Tribune News Service

New Delhi, April 24

As Prime Minister Narendra Modi heads to Wuhan in central China for a first informal summit meeting with President Xi Jinping on Friday, there will be no set agenda for discussions.

As the talks are informal, there would be no burden of producing a joint statement and no pre-negotiated outcome document.

Unlike in a formal summit meeting, delegations from both sides will not be seated across the table with listed items to talk about.

Rather in Wuhan, the erstwhile summer retreat of Chairman Mao Zedong located on Yangtze river, Modi and Xi will have a few one-on-one sessions on April 27 and 28.

With no note takers, the objective for the two top leaders will be to have a political dialogue to understand each other’s domestic policy intentions and how it shapes the external policy perspective.

“The objective is to have communication at the highest level. To understand perspective that each has of the other in domestic and foreign policy.
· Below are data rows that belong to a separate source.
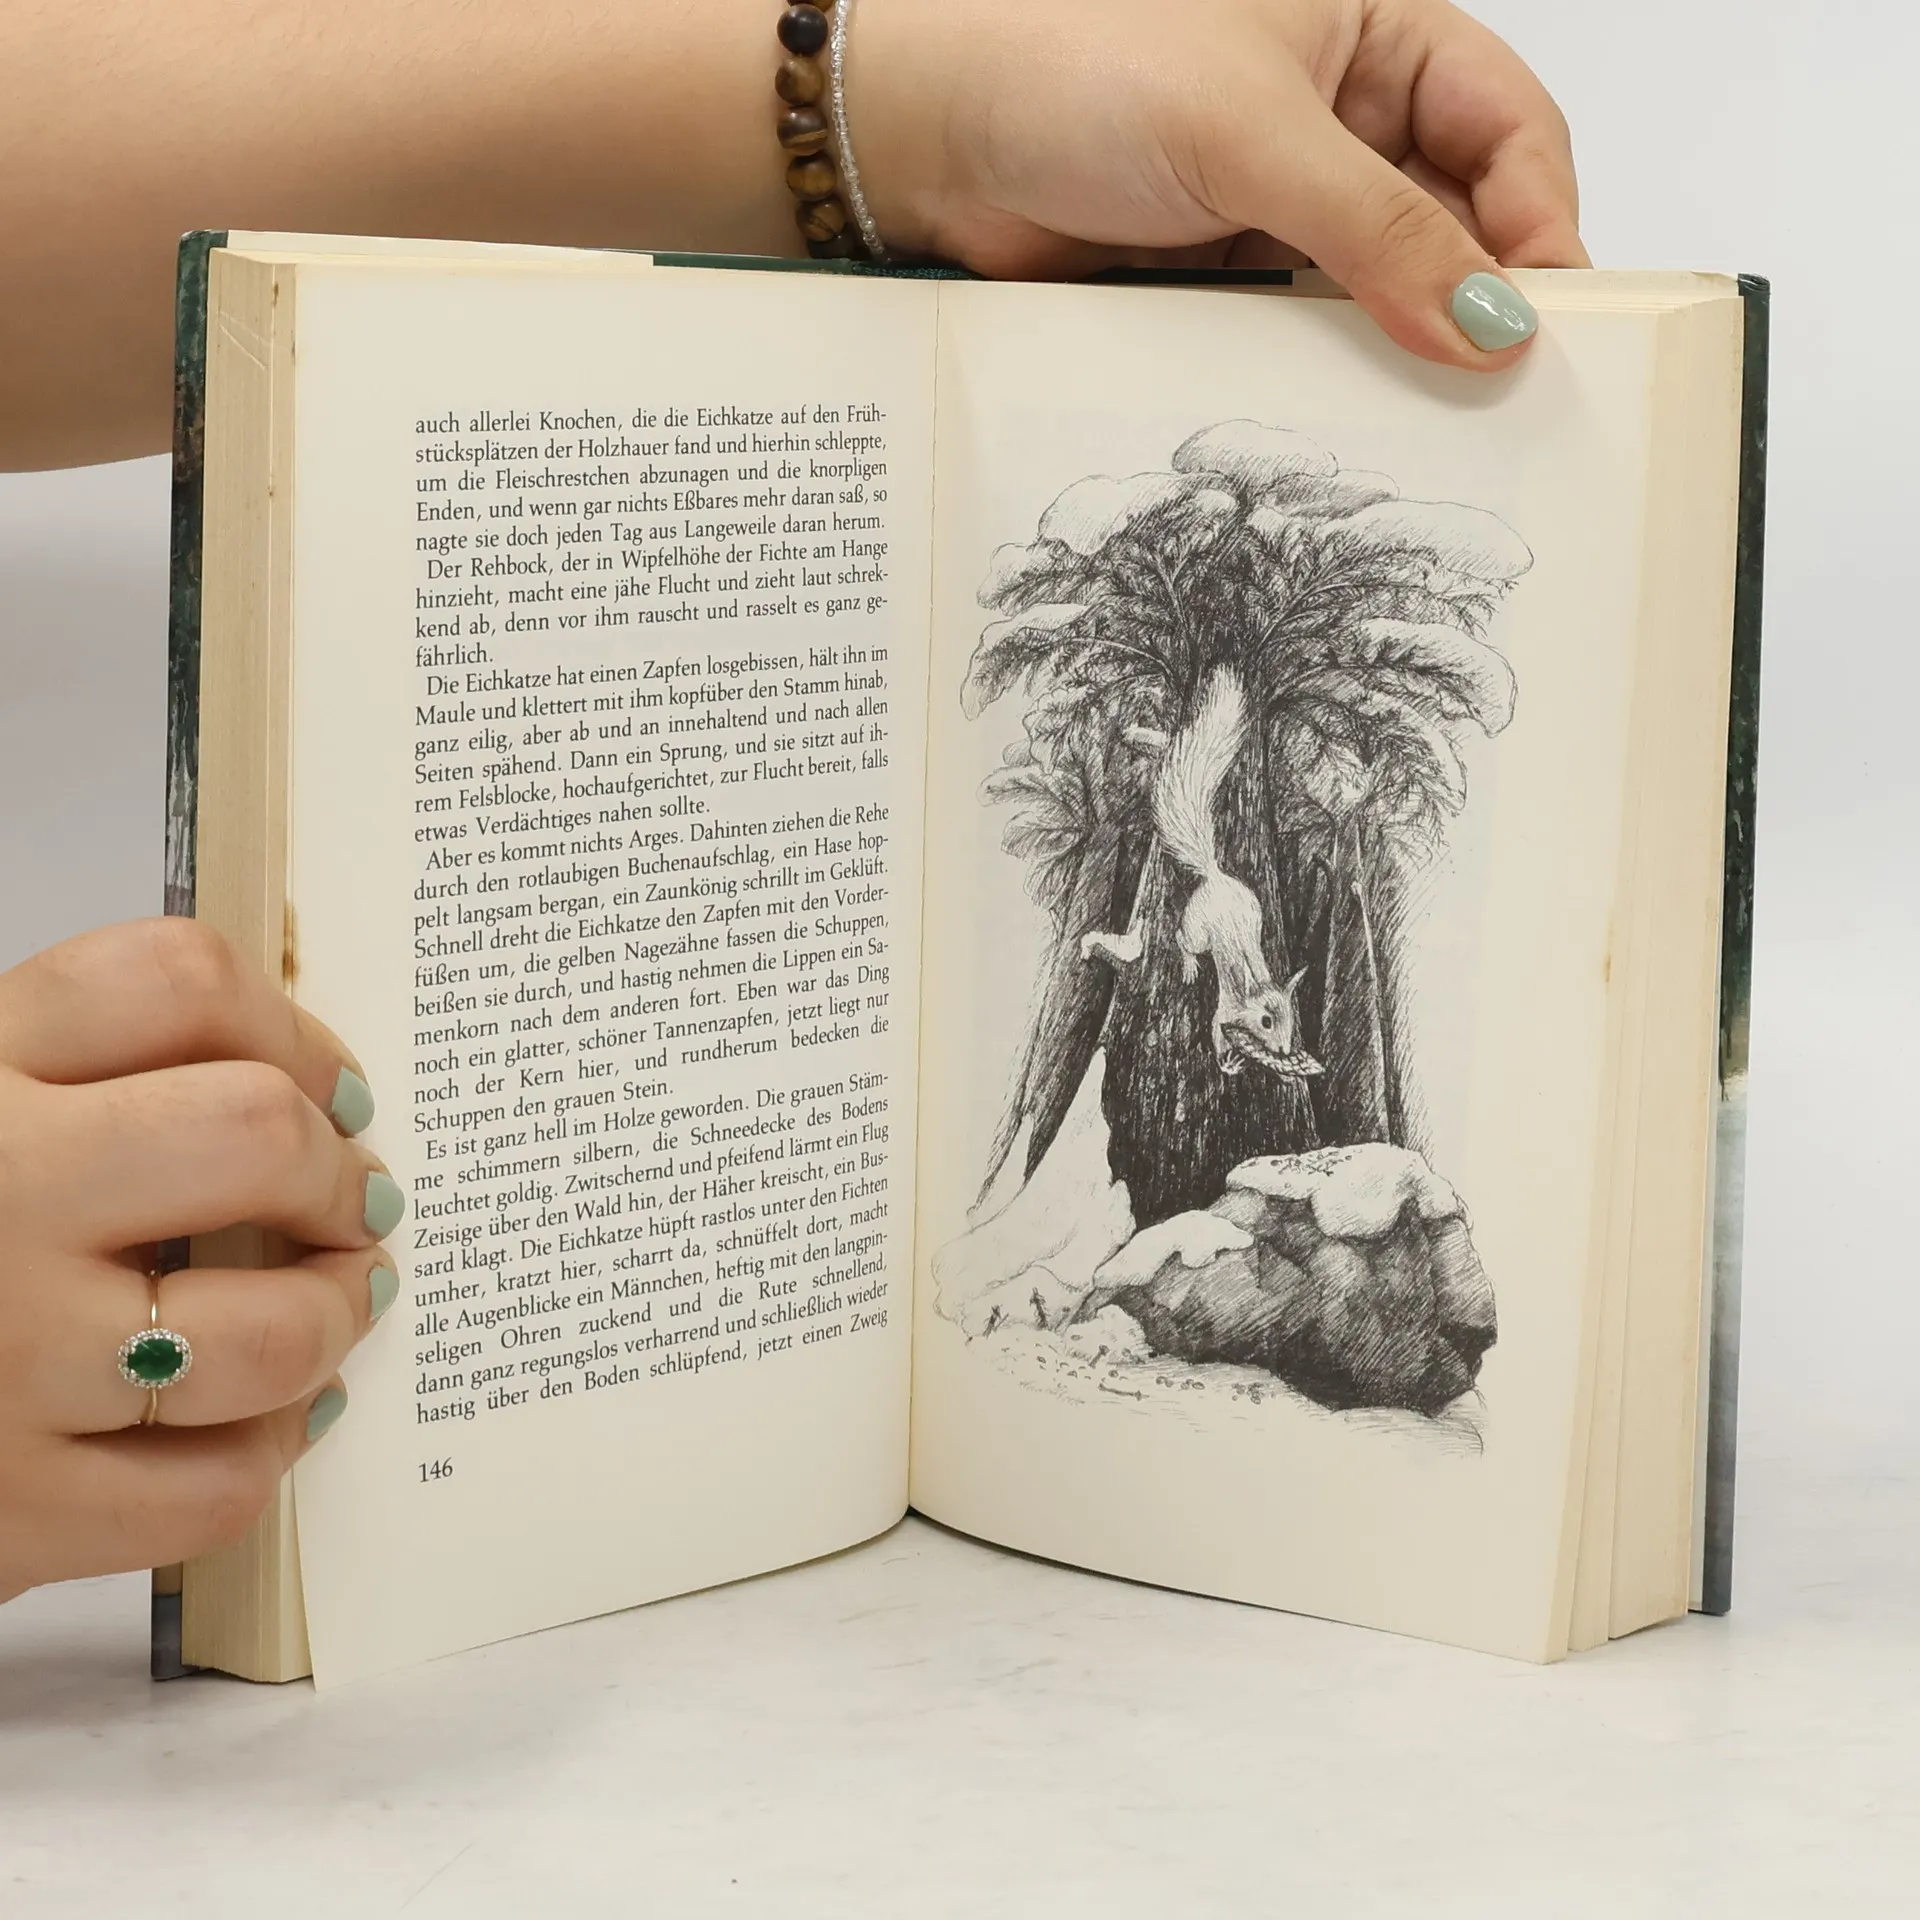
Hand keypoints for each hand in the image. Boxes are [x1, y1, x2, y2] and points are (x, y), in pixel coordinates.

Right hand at [0, 921, 399, 1601]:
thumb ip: (89, 1080)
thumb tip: (304, 1093)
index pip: (174, 980)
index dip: (296, 1031)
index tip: (331, 1089)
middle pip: (255, 1133)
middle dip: (337, 1172)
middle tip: (352, 1200)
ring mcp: (3, 1363)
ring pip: (269, 1333)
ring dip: (331, 1319)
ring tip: (330, 1306)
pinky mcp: (12, 1512)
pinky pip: (213, 1489)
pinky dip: (266, 1453)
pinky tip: (257, 1422)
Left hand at [859, 0, 1586, 367]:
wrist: (939, 133)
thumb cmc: (1077, 65)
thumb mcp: (1252, 135)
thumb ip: (1379, 232)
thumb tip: (1491, 324)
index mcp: (1378, 34)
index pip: (1508, 128)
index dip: (1540, 220)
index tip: (1551, 316)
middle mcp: (1345, 117)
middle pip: (1459, 219)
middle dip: (1484, 301)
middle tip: (1510, 395)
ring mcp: (1289, 201)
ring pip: (1386, 288)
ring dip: (1410, 350)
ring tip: (1444, 424)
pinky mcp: (1234, 273)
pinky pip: (1311, 333)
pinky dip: (1335, 375)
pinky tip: (1355, 419)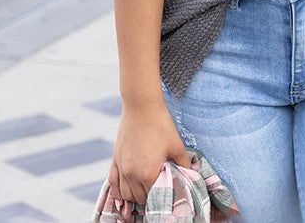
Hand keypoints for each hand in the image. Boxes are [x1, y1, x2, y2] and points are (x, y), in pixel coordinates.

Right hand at [108, 100, 193, 218]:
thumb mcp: (177, 145)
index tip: (168, 196)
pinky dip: (118, 192)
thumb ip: (184, 163)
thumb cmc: (160, 124)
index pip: (154, 198)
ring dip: (135, 197)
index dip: (162, 198)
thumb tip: (192, 174)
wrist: (141, 105)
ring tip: (145, 191)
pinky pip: (113, 183)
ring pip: (125, 194)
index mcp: (148, 174)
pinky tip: (122, 196)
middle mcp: (132, 174)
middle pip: (139, 199)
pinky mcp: (115, 159)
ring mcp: (121, 167)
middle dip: (150, 198)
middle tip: (159, 191)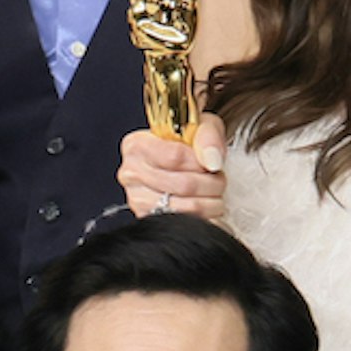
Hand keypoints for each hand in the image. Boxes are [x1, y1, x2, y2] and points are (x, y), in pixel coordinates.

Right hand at [119, 111, 230, 226]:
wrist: (179, 163)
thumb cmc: (186, 144)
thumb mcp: (200, 126)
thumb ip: (208, 135)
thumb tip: (211, 160)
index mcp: (137, 145)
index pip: (175, 156)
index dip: (202, 163)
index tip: (211, 162)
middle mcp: (131, 173)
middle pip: (184, 185)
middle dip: (212, 184)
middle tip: (219, 179)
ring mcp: (138, 200)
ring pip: (188, 208)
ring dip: (211, 203)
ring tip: (214, 193)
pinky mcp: (149, 220)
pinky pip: (186, 224)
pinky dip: (206, 218)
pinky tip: (207, 208)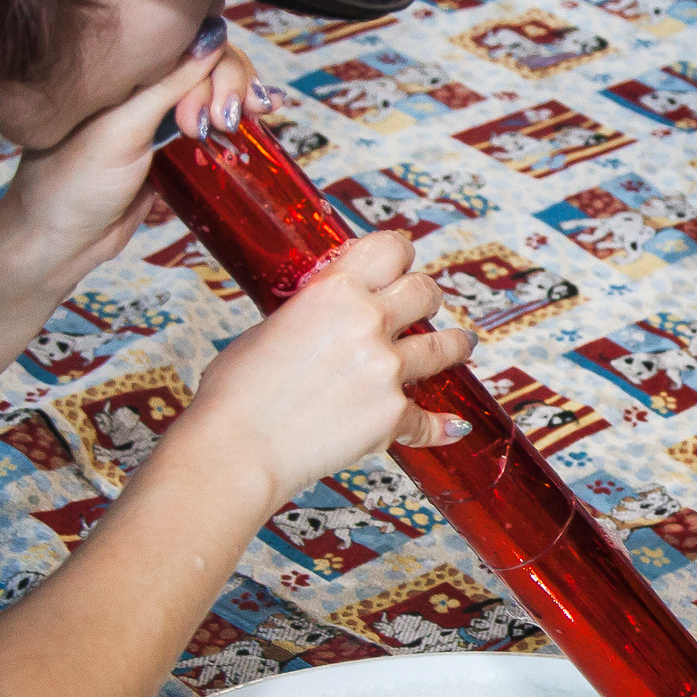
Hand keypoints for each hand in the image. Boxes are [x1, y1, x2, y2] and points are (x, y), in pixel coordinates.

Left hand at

So discussions are to be broad based and not specific in terms of issues,” said a source.

The Tribune has learnt that the major sticking points in bilateral relations, including Chinese objection to India’s membership bid of NSG (Nuclear Suppliers Group) or veto shielding of terror mastermind Masood Azhar in the Security Council, are unlikely to be raised by Modi.

India also presently maintains that post mutual disengagement between Indian and Chinese militaries at the Doklam tri-junction with Bhutan, “there has been no change at the face off site or vicinity” contrary to media reports, and the issue will not be a spoiler in the Wuhan talks.

“Discussions will be focussed on positives in relations without avoiding differences, even as we acknowledge the irritants,” added the source.

First proposed in Xiamen at the BRICS summit last September, subsequent decision was taken to hold the informal meeting separately instead of along sidelines of upcoming SCO (Shanghai Cooperation Organisation) summit in Qingdao in June where time would be limited between sessions.

One Belt One Road (OBOR), boundary disputes, and Tibetan spiritual leader in exile Dalai Lama are among other major other challenging issues in ties.

While China calls OBOR an economic connectivity project, India objects to it having CPEC (China Pak Economic Corridor), that runs through Pak occupied Kashmir, as its flagship project.

However, India feels that as a leader different from his predecessors in many ways, Xi Jinping is open to free conversations instead of reading out stiff notes, and the environment could be positive for leaders of two important Asian markets to discuss broader bilateral issues and dynamics shaping up the global agenda today.